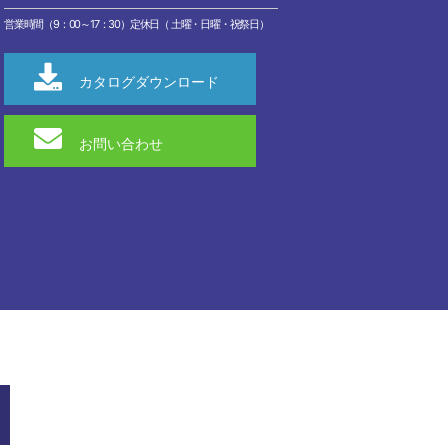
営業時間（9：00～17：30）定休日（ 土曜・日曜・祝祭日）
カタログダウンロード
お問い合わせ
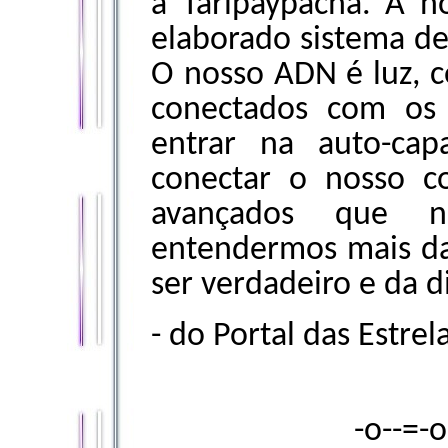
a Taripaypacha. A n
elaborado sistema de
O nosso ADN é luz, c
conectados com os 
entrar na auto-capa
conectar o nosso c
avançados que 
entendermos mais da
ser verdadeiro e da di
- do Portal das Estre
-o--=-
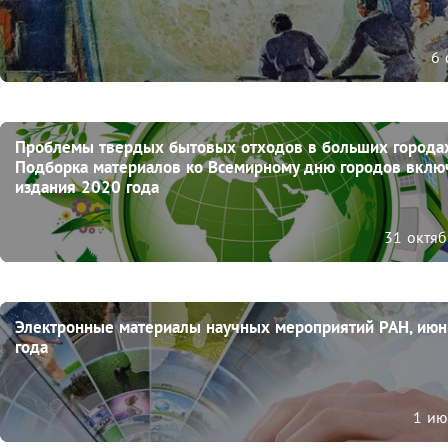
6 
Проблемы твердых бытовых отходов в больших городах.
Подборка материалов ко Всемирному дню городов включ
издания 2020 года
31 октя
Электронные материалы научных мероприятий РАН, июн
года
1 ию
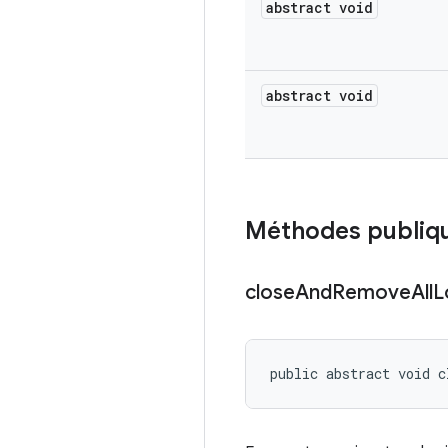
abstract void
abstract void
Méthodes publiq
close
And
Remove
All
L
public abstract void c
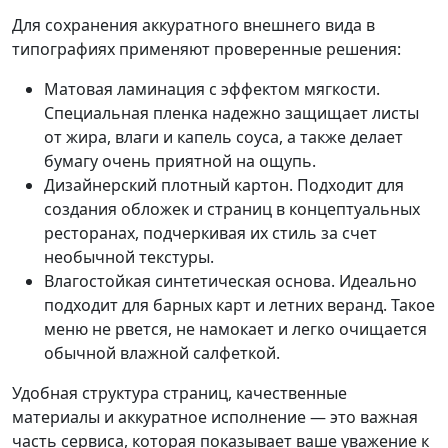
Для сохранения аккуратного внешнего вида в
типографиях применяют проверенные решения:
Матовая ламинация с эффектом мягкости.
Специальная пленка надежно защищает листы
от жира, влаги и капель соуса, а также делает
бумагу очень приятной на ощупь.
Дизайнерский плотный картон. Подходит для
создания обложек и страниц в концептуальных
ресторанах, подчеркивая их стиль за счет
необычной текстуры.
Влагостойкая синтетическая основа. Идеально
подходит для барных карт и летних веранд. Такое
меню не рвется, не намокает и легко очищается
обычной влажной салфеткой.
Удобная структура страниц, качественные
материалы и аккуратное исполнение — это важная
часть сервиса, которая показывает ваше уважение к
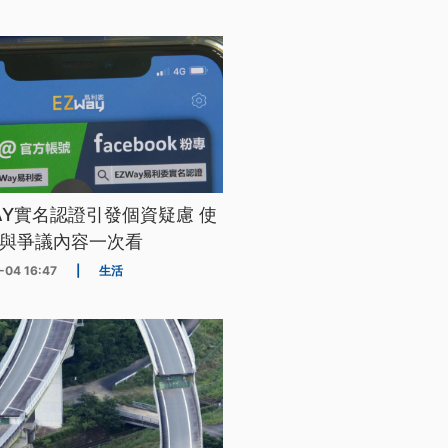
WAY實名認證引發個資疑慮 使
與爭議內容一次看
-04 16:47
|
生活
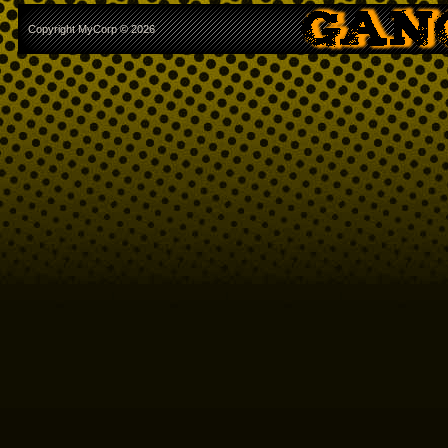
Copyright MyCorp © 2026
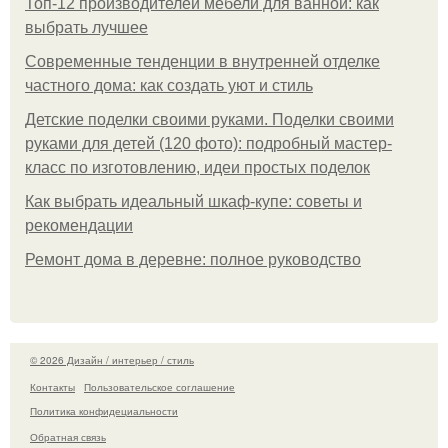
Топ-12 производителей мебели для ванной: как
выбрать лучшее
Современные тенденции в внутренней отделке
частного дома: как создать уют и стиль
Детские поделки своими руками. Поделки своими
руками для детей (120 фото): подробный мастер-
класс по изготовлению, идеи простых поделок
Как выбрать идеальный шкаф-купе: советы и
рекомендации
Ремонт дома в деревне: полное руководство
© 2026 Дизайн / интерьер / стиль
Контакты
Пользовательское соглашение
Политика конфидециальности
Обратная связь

Problem: Copy out the text lines from the rows above, starting at the line that contains "Для сохранения аккуратного внешнего вида в" and ending at the line that contains "Дизайнерский плотный картон. Подходит для", with both of those lines included.

Finished task:
Для сохранения аккуратного внешнего вида в
типографиях применяют проверенные решения:
Матовая ламинация с эффектом мягкости.
Специальная пленка надежно защищает листы
от жира, влаги и капель соуса, а также делает
бумагу очень приятной на ощупь.
Дизайнерский плотный картон. Подходит для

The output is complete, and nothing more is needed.